Clinical characteristics: Autosomal dominant craniometaphyseal dysplasia (designated AD-CMD in this review) is characterized by progressive diffuse hyperostosis of cranial bones evident clinically as wide nasal bridge, paranasal bossing, widely spaced eyes with an increase in bizygomatic width, and prominent mandible. Development of dentition may be delayed and teeth may fail to erupt as a result of hyperostosis and sclerosis of alveolar bone. Progressive thickening of craniofacial bones continues throughout life, often resulting in narrowing of the cranial foramina, including the foramen magnum.

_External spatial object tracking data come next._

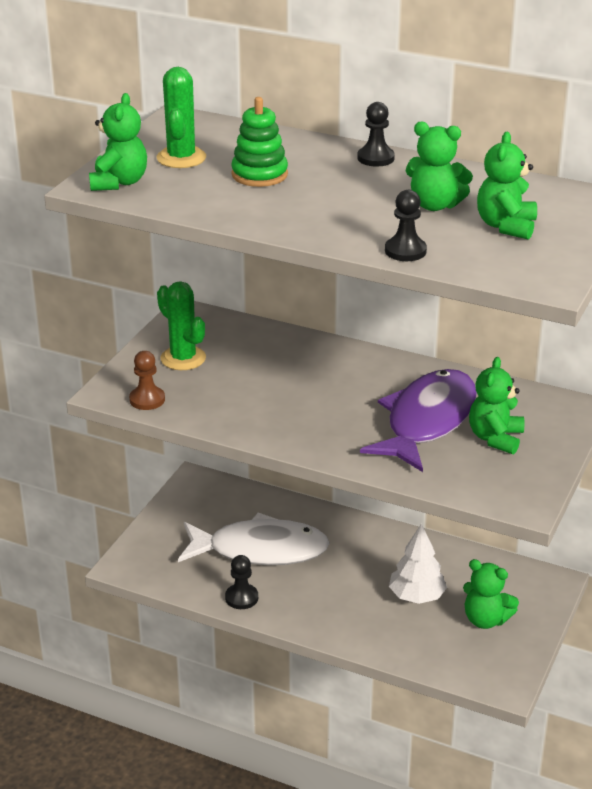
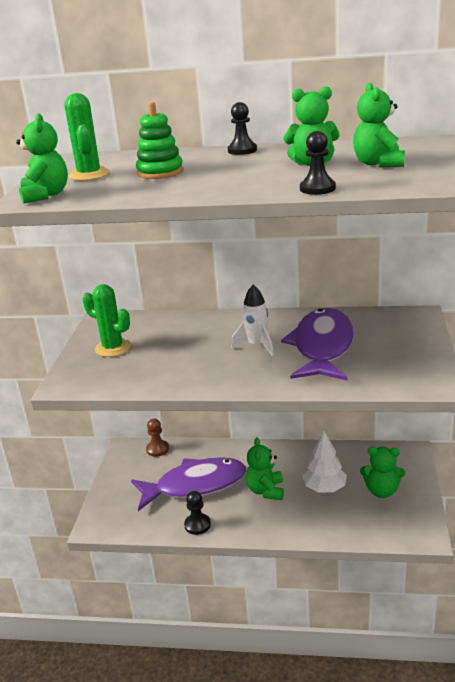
camera: 15 degrees left, 5 degrees down
(147, 400) = (98, 382): brown pawn -> brown pawn (157, 449)
(260, 550) = (195, 485): white fish -> purple fish
(351, 399) = (257, 346): none -> white rocket
(495, 438) = (379, 346): green teddy bear -> green teddy bear (266, 490)

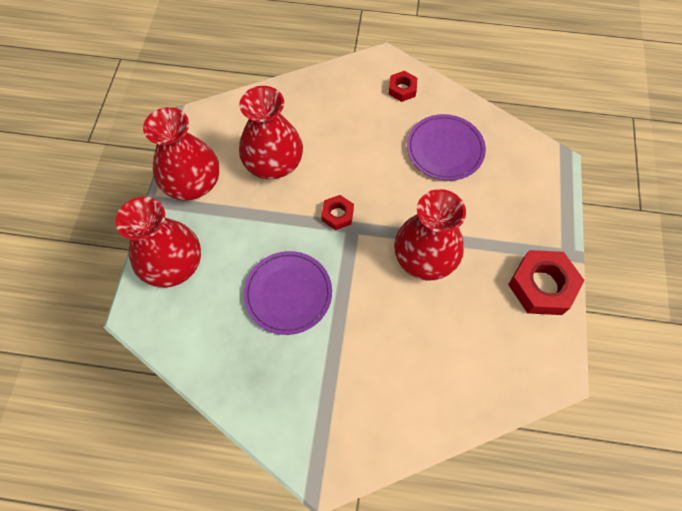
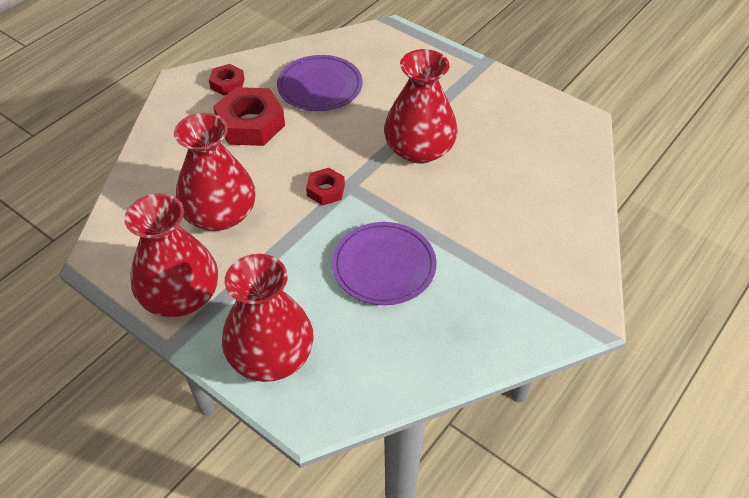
camera: 60 degrees left, 15 degrees down
(542, 286) = (500, 92): red nut -> red nut (250, 124)

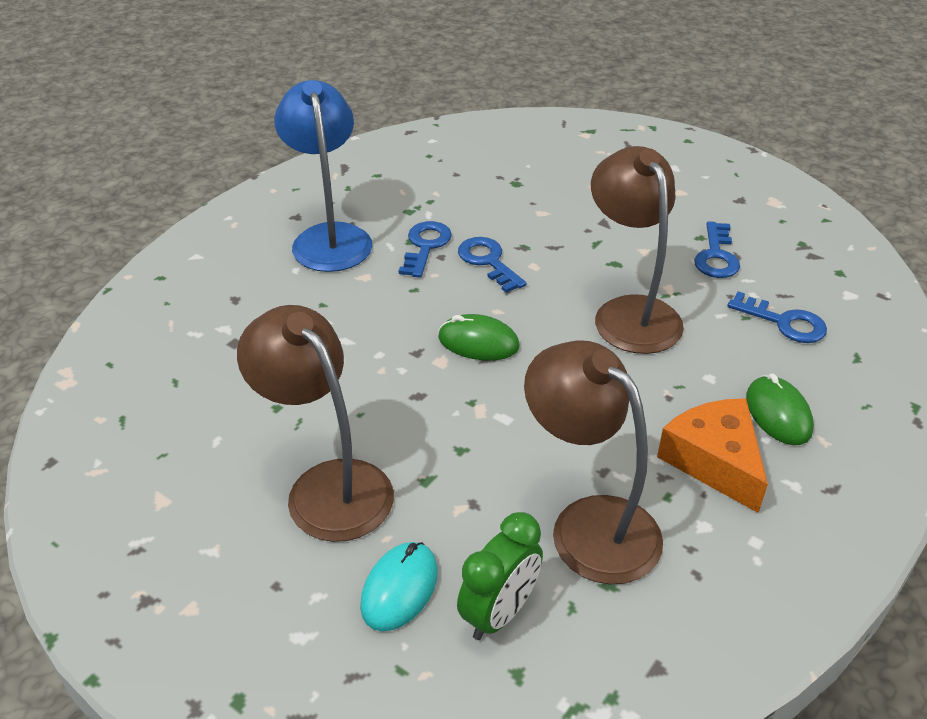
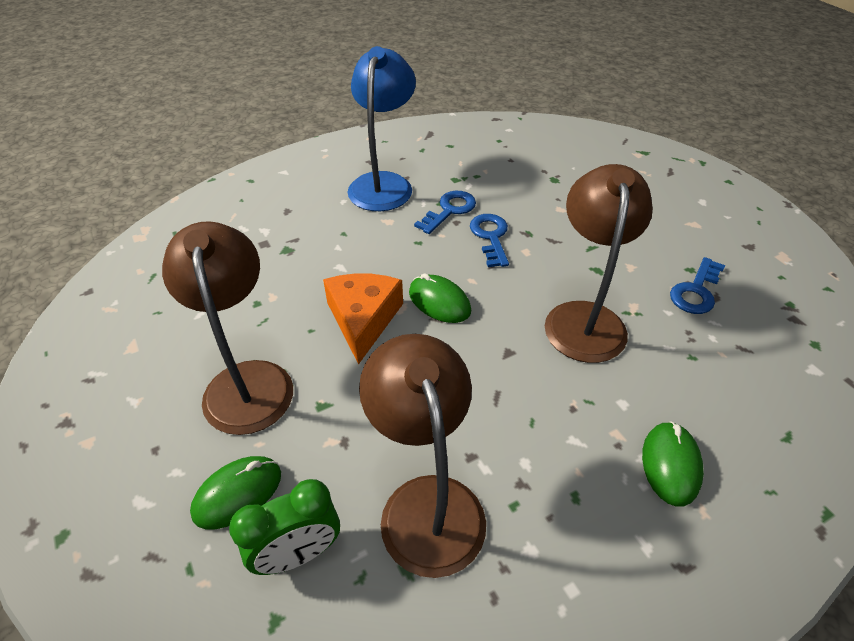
camera: 25 degrees right, 5 degrees up
(399, 589) = (238, 494): turquoise mouse -> green mouse
(714, 461) = (579, 488): orange cheese -> orange cheese (363, 319)
(784, 322) = (728, 375): blue key -> none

If untreated, compression of cranial nerves can lead to disabling conditions such as facial palsy, blindness, or deafness (conductive and/or sensorineural hearing loss). In individuals with typical uncomplicated AD-CMD life expectancy is normal; in those with severe AD-CMD life expectancy can be reduced as a result of compression of the foramen magnum.

Diagnosis/testing: Diagnosis is based on clinical and radiographic findings that include diffuse hyperostosis of the cranial base, cranial vault, facial bones, and mandible as well as widening and radiolucency of metaphyses in long bones. Identification of a heterozygous pathogenic variant in ANKH by molecular genetic testing can confirm the diagnosis if clinical features are inconclusive.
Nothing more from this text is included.